O influenciador Lito Sousa usou as redes sociais pela primeira vez neste domingo (23) após ser diagnosticado com a doença de Creutzfeldt-Jakob. O influenciador fez um apelo para que seja incluído em estudos experimentais da grave doença, que destrói os neurônios, gera perda de memória, tremores e demência progressiva.
“Eu tenho um apelo urgente para vocês. Por favor, acompanhem a mensagem até o final”, falou o influenciador em inglês.
Além do vídeo, Lito citou em texto alguns institutos que realizam o procedimento: Ionis Pharmaceuticals, Broad Institute e Mayo Clinic. O pedido foi endossado pelo palestrante e tradutor Ewandro Magalhaes. Ele ressaltou que a família do influenciador corre contra o tempo para conseguir o tratamento experimental.
“O influenciador brasileiro Lito Sousa está lutando contra Creutzfeldt-Jakob, uma doença de rápida progressão e principalmente fatal, para a qual ainda não há um protocolo de tratamento padrão. Sua família está lutando para levá-lo a um tratamento experimental. Dois estudos poderiam ajudar”, disse Magalhaes.
"Se eu tiver 1% de chance em qualquer lugar, a gente quer esse 1%"
A esposa de Lito Sousa, Mila Seidl, usou as redes sociais nesse sábado (22) para fazer um apelo para que o marido seja incluído em estudos experimentais que investigam tratamentos para uma doença rara e de progressão rápida. Segundo ela, Lito já apresentou uma nova perda de visão de um dia para o outro.
Mila afirmou saber que os estudos científicos precisam seguir critérios e etapas, mas defendeu que o caso do marido seja avaliado diante da gravidade da doença. Disse ainda que pretende lutar por qualquer possibilidade de tratamento. "Eu tenho 0% de chance, mas se eu tiver 1% de chance em qualquer lugar, a gente quer esse 1%, afirmou.

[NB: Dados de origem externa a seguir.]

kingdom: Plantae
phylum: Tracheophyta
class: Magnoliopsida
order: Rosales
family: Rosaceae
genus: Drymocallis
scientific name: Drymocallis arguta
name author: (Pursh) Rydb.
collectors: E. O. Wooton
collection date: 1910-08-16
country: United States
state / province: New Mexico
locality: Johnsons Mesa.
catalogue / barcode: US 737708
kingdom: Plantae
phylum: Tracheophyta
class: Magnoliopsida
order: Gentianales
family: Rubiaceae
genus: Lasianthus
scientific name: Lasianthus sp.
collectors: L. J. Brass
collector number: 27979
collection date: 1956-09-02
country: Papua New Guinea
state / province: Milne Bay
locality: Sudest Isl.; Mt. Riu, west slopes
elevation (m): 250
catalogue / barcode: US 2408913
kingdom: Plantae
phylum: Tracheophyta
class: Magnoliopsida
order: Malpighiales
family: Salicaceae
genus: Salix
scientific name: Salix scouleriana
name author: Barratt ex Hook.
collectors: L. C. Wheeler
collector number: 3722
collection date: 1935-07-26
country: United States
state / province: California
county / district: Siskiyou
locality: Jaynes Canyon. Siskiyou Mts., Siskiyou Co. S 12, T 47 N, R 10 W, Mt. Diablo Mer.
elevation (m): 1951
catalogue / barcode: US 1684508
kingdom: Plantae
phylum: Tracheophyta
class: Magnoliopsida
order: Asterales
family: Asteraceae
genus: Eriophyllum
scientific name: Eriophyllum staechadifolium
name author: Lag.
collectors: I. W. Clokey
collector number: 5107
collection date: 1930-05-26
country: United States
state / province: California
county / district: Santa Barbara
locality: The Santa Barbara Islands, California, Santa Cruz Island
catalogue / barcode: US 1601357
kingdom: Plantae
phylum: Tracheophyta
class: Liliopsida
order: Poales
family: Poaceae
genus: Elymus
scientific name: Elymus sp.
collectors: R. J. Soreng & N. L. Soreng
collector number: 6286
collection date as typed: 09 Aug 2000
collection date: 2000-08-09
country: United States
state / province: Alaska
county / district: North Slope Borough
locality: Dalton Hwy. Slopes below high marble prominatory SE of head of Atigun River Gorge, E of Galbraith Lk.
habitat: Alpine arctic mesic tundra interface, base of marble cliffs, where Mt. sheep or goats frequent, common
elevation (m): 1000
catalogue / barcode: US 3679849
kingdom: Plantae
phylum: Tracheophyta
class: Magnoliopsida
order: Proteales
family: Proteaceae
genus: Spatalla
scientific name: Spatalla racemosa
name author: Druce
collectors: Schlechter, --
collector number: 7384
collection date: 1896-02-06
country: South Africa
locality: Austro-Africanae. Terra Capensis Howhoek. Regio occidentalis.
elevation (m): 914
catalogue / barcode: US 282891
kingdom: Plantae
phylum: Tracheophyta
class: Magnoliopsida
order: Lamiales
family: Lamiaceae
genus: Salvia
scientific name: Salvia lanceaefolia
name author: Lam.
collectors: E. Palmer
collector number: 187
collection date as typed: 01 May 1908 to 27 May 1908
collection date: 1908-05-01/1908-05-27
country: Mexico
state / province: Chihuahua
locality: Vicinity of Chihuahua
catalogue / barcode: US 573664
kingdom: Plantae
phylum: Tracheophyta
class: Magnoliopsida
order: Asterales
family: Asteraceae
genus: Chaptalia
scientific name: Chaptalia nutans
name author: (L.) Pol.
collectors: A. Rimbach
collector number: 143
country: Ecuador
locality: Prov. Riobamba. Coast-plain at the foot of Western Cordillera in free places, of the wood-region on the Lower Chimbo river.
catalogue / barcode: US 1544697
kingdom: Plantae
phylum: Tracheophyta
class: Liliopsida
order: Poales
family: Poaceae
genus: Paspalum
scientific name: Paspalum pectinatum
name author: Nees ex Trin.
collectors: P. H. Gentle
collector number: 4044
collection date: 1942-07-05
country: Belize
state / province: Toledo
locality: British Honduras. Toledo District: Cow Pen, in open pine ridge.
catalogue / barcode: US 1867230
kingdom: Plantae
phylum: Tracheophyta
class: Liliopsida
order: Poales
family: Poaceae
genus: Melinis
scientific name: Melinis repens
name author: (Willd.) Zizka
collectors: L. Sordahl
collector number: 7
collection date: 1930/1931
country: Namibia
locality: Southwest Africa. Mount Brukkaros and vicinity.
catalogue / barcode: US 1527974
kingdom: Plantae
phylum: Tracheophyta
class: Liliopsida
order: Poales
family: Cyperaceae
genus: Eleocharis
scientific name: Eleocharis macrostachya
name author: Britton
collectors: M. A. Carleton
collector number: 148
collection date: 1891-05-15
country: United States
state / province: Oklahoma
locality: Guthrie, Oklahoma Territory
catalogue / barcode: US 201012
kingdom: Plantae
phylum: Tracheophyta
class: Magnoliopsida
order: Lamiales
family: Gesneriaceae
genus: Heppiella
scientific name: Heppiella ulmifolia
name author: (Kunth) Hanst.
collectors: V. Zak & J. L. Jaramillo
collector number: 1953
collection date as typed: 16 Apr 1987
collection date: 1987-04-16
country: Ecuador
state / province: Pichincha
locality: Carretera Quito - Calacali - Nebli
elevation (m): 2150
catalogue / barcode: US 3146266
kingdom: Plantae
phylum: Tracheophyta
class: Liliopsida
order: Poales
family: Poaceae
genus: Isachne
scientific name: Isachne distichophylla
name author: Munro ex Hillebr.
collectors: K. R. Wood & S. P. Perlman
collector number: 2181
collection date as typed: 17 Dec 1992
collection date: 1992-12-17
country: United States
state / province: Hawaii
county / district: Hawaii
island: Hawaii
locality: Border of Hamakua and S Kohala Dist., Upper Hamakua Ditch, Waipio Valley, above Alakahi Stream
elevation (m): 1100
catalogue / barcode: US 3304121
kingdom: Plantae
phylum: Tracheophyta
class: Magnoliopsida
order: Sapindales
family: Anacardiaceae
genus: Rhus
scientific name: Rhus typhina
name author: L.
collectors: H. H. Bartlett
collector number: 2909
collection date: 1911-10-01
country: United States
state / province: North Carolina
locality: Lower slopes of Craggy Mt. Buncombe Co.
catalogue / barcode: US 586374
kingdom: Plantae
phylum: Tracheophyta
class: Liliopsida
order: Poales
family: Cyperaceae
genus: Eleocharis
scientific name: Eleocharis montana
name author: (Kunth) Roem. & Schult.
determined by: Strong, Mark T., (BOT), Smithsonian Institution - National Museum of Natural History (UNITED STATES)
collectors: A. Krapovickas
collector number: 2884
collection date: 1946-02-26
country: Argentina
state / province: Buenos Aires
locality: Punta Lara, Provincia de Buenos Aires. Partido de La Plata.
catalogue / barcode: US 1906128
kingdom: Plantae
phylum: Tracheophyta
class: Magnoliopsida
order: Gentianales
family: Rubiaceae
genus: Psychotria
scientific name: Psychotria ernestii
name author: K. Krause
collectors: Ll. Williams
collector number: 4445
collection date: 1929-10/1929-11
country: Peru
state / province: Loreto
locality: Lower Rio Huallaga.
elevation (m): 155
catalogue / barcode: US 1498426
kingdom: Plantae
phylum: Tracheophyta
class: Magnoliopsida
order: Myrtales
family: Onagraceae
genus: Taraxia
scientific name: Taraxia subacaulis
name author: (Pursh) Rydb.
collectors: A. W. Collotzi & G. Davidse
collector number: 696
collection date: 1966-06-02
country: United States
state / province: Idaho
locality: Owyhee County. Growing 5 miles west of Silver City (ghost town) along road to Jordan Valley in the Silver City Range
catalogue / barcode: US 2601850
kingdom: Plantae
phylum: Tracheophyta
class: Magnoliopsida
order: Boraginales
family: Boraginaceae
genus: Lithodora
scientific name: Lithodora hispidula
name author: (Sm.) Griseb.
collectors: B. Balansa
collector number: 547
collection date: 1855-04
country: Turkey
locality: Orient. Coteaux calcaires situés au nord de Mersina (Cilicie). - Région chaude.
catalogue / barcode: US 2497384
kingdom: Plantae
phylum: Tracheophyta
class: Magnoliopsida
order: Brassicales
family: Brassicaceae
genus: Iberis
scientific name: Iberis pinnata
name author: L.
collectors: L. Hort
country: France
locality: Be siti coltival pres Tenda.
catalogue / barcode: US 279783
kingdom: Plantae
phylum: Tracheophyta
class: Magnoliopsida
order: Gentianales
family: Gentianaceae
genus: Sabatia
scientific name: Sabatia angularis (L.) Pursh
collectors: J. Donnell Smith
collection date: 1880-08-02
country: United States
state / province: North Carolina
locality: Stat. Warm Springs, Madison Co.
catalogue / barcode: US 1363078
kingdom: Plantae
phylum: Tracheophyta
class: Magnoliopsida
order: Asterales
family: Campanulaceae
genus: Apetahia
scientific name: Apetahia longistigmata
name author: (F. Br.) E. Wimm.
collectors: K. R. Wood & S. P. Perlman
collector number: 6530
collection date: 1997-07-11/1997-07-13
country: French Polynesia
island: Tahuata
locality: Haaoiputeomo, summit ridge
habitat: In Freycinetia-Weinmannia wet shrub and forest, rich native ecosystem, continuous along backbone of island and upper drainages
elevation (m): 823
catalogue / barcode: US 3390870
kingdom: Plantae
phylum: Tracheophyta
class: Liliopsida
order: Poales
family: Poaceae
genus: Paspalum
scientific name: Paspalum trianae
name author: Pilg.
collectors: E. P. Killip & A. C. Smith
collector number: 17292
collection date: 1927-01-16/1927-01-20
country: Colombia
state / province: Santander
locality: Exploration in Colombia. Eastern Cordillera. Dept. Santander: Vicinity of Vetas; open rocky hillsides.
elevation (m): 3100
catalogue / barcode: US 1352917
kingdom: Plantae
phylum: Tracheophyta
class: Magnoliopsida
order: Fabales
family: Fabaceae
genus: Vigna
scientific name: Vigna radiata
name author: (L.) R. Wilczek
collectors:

De acordo com a esposa do influenciador, um dos estudos é realizado por Harvard, nos Estados Unidos, e o outro reúne centros de pesquisa na França, Alemanha e Inglaterra. Ela afirmou que em Paris parece ser o mais interessante por já estar em uma fase mais avançada. No entanto, os dois estudos não estão recebendo novos pacientes neste momento.